EXERCISE:
Go through the material line by line and tally those containing the string "modelů". Only the tally is wanted.

DATA SHOWN:
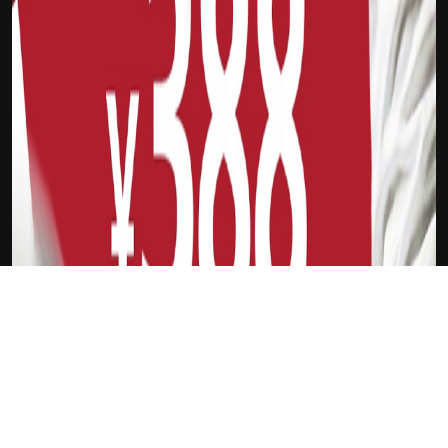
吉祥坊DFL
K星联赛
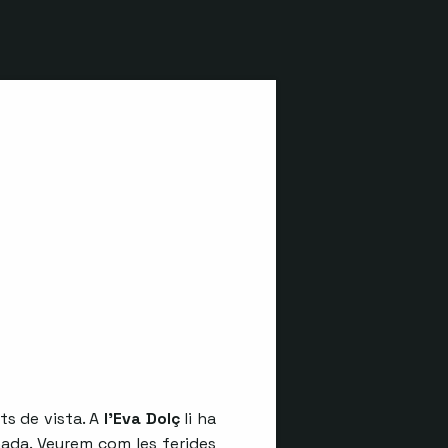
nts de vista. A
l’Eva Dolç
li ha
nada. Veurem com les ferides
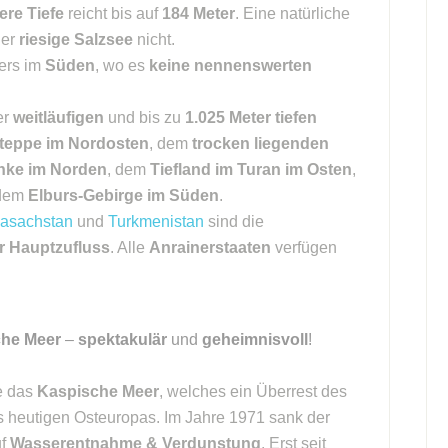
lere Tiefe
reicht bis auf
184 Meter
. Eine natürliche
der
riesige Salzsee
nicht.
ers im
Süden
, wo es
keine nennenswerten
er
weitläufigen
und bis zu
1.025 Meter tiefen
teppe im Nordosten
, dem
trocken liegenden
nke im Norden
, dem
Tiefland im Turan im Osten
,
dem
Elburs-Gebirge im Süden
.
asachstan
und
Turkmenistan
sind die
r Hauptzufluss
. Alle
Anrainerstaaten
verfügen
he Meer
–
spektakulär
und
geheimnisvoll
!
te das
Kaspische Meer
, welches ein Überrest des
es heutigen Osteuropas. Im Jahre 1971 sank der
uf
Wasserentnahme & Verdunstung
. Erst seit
==
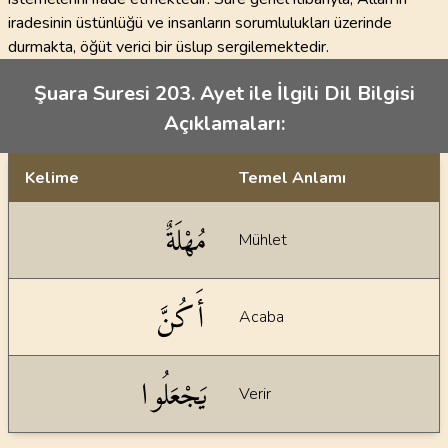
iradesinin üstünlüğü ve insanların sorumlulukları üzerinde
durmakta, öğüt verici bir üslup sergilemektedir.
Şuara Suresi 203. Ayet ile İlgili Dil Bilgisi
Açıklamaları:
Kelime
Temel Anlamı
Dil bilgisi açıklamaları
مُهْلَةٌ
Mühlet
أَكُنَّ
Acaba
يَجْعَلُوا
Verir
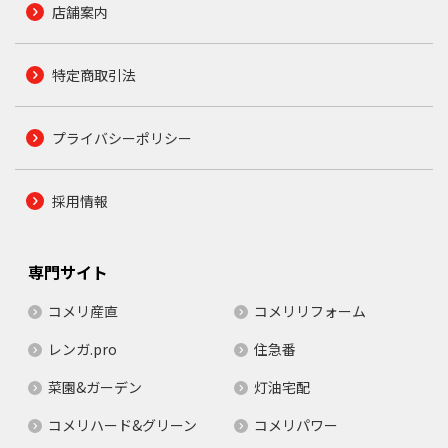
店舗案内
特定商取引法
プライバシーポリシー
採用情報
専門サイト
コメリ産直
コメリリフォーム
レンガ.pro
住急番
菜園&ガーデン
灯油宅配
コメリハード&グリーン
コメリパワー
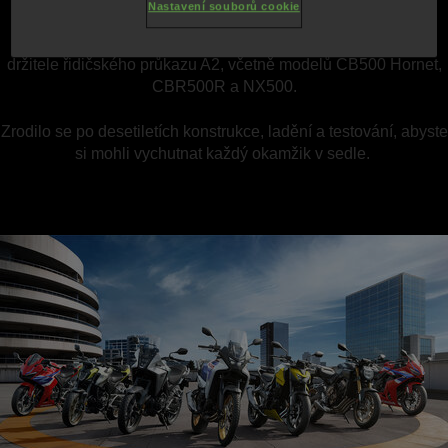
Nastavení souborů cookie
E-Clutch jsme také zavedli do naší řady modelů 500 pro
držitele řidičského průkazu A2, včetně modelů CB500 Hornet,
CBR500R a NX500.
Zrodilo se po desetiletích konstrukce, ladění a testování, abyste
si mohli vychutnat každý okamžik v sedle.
==
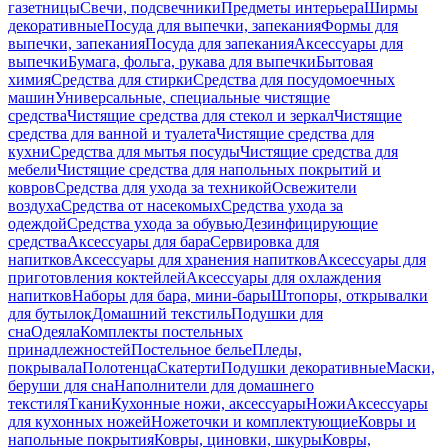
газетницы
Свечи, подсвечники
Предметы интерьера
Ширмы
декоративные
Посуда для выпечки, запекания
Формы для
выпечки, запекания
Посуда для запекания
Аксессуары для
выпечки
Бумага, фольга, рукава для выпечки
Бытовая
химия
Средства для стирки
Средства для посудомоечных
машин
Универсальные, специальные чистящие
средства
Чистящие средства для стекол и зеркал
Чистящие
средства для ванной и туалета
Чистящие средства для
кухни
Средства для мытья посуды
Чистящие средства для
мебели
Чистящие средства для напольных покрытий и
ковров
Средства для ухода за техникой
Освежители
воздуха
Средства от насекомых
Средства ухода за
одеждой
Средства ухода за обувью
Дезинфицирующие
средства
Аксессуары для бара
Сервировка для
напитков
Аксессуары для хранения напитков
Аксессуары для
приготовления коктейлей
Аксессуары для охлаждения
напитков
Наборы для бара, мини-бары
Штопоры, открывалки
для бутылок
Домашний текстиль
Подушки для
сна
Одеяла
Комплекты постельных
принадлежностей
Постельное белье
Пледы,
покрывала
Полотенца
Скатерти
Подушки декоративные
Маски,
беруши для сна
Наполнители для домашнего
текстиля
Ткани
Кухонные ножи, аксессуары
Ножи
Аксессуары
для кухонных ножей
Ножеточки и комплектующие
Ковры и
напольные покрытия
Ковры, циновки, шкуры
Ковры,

TASK ANSWER:
2